ISTRUZIONI: Prolunga il brano sullo studio di un luogo prima di fotografarlo, proseguendo subito dopo la sua ultima frase.

BRANO:
::::

A me piace studiare, osservare e, soprattutto, immaginare. Vedere un luogo nelle sue sfumature più intime prima ancora di entrarci, conoscere ogni angolo, ogni dettaglio da immortalare. Questo approccio mi permette di costruire un legame profondo con il luogo prima che l’obiettivo della mia macchina fotografica lo catturi. Però, devo ammetterlo, talvolta questo metodo mi spinge a non essere troppo creativo, a dipendere troppo da ciò che ho già visto nelle immagini altrui. E questo, forse, è il mio rischio: rimanere ancorato alla realtà di ciò che è stato e non abbandonarmi completamente alla sorpresa dell’ignoto. Ma è un rischio che sono disposto a correre, soprattutto quando mi trovo davanti a un momento che avevo già visto mille volte in fotografia, ma che, in qualche modo, riesce ancora a sorprendermi.

::::

DATI FORNITI:

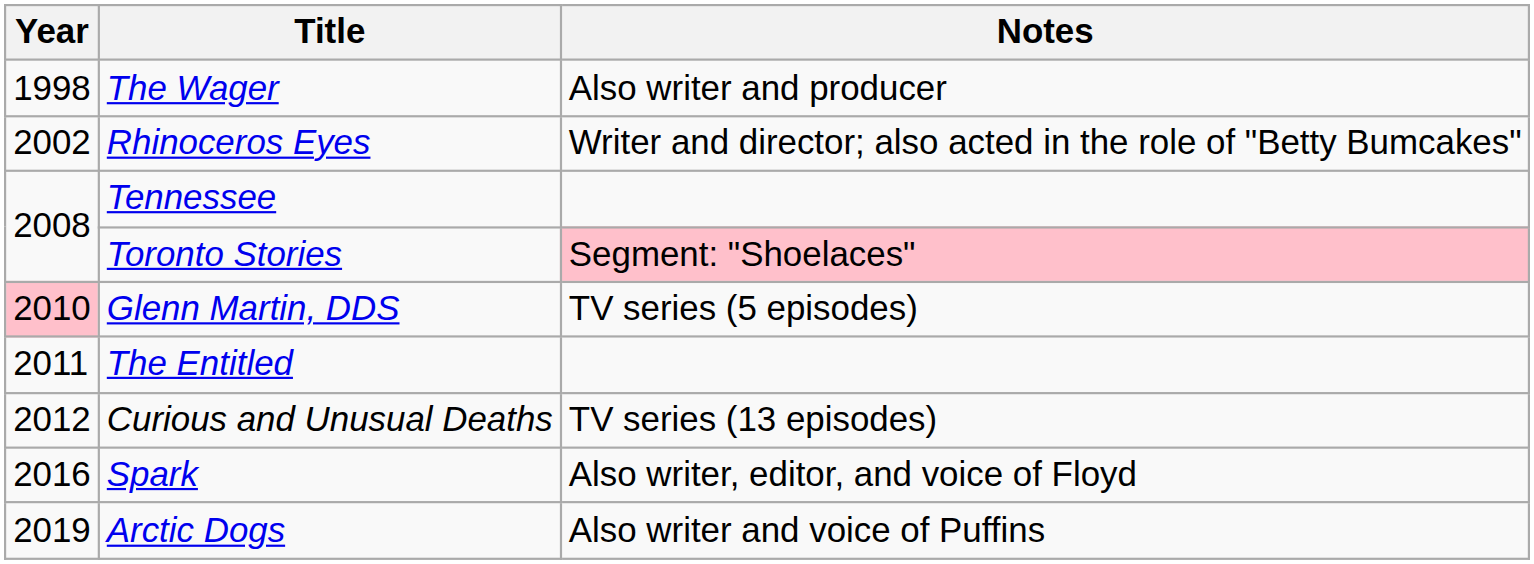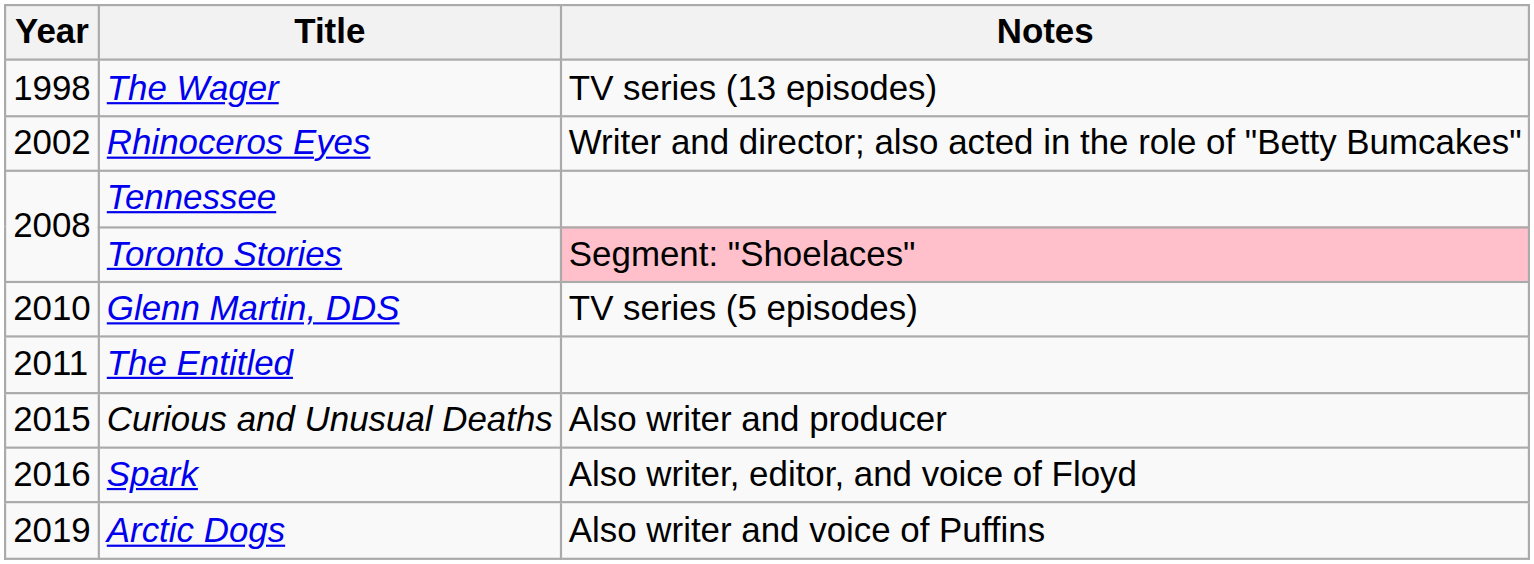The Wager | Notes: Also writer and producer -> TV series (13 episodes)
Glenn Martin, DDS | Year: pink background -> no background
Curious and Unusual Deaths | Year: 2012 -> 2015
Curious and Unusual Deaths | Notes: TV series (13 episodes) -> Also writer and producer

::::

RISPOSTA:
Un esempio perfetto di questa sensazione è la tana del bianconiglio, così chiamata per un dipinto che troneggia sulla parete principale della stanza. La sua storia l’avevo già immaginata, il contesto mi era familiare, eppure quando sono entrato nella camera da letto e ho visto quel passeggino abbandonato, ho provato una scarica di emozioni fortissime. Mi sono sentito piccolo e sbalordito, come quando da bambino ho visto la Torre di Pisa per la prima volta. Era come se quella visione, che avevo già visto mille volte attraverso gli occhi di altri, fosse finalmente arrivata a me, più viva, più palpabile di qualsiasi immagine. In un certo senso, è il potere della memoria visiva, un potere che non smette mai di sorprendermi, soprattutto ora che l’età mi rende sempre più susceptibile alle suggestioni e alle emozioni legate a questi luoghi nascosti, che solo un’esplorazione intima e personale può rivelare.

[…]
infranti distrutti distratti da troppo e stretti in una morsa letale
che non dà tempo al Bianconiglio che è sempre in ritardo perenne
come le mie parole scritte in una storia che non è una favola.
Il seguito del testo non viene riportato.